Re-Claiming Sundays with Shanghai Chow Mein

27 06 2010

Since I moved to Israel, there have been many adjustments. But not having a real Sunday may be the biggest adjustment of all. I loved Sunday in America. It was my day to get ready for the week; the shopping, the laundry, and  a head start on the cooking.

We used to live in Vallejo, CA.  where there wasn’t a kosher restaurant for over 30 miles. So if we wanted to eat, we cooked. And we loved to eat, so we cooked  a lot.

Today I had the luxury of a real Sunday here in Jerusalem. I had no work commitments. The house was already clean and, to be honest, I felt like being lazy. The baby had already awakened me at 7, 8, and 9. My mom had mercy on me and took him, so I could get some sleep. When I finally made my way out of bed at 10:00 a.m., I decided today was a day to cook.

I’ve been craving Shanghai Chow Mein (page 45) for a few days now. Between the free time and the fact that I had spaghetti noodles sitting in my fridge from last night’s Italian Malava Malka, it was clear what I’d be making for lunch.

When I took my first bite a wave of nostalgia rushed over me. I saw myself as a little girl with my mom  at this wonderful, little, hole-in-the wall, Chinese Noodle House in the Sunset district of San Francisco.

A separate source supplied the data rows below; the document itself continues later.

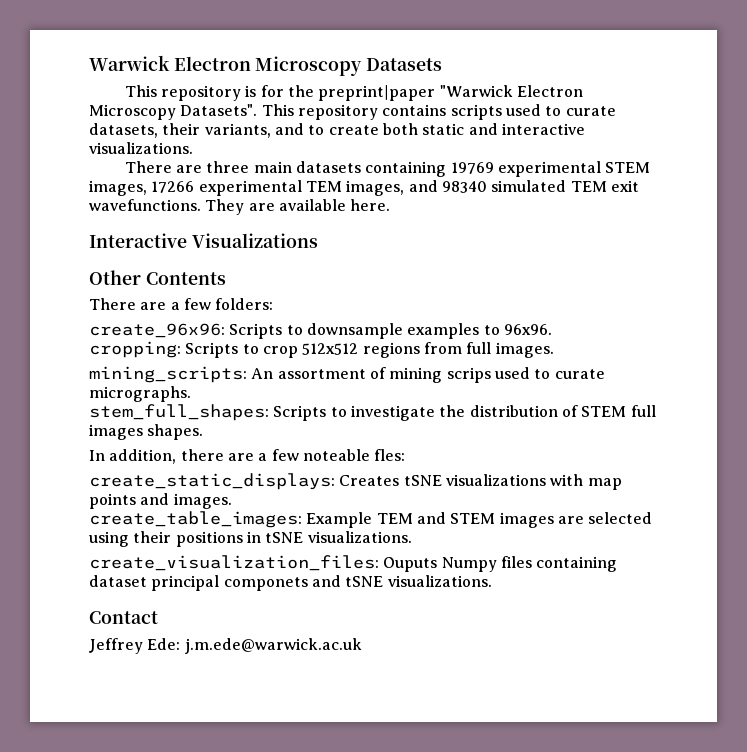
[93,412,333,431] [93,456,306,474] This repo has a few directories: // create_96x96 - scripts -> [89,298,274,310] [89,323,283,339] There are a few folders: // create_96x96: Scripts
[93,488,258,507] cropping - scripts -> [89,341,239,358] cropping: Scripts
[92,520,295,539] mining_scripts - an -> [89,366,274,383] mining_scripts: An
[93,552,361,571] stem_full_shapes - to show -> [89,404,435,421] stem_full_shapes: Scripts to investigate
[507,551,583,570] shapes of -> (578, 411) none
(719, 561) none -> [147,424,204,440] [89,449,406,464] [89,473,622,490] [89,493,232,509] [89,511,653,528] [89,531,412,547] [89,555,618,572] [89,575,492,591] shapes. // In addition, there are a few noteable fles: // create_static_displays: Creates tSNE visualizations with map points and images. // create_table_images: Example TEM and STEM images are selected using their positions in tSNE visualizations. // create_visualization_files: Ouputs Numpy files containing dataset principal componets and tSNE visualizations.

We used to go there because they had the best Chinese chicken noodle soup in the universe. When we were in the mood for an extra treat, we’d order the Shanghai Chow Mein. Stir-fried vegetables in a brown sauce poured over a pillow of fried noodles softened the noodles as they absorbed the rich sauce. It was heaven then, and it was even more  magical today sitting at our table in Jerusalem. Today was a real Sunday, and I am so grateful.





Ma-Po Tofu

23 06 2010

June 23,2010

I’ve been plotzing for Ma-Po Tofu for two days now. Haven’t had time until tonight to make it. I think it is my husband’s favorite tofu dish. Though I am not the biggest tofu fan, prepared this way , I can’t get enough. This recipe is super easy and re-heats beautifuly. I’m off to get dinner started. Happy Cooking 🙂

Best SD





Gimel Tamuz Event for Neshei Chabad

21 06 2010

June 13,2010

Just got back from the Neshei Chabad in honor of Gimmel Taumz, The Lubavitcher Rebbe’s Yahrtzeit. It turns out 16 years can pass in a minute if you aren’t paying too much attention. My sweet friend and fellow writer, Miriam Metzinger, took on making five of our recipes to serve as sample dishes from the cookbook.

It is always a little scary as a chef to know someone else is making your recipe in a context that others will taste it and judge you for it. We worried a little, prayed a little, and in the end just let go with the realization that recipes, like children, have a path of their own sometimes and that there are moments when you just have to let go and hope things work out the way you want them to.

Well, not that I should be admitting this publicly, but I think Miriam’s sesame noodles (using our recipe) came out even better then mine. I think the secret is in letting them marinade a good bit of time. I have to call her and find out how long she left the sauce on. They were incredible. I enjoyed, Mendel enjoyed, Mom enjoyed, the guests enjoyed, and it was fun to eat our recipes made by someone else.

In the end, the letting go allowed us an opportunity to enjoy the night and the food. I think I am going to try letting go a little more often and see where it takes me. That’s all for tonight.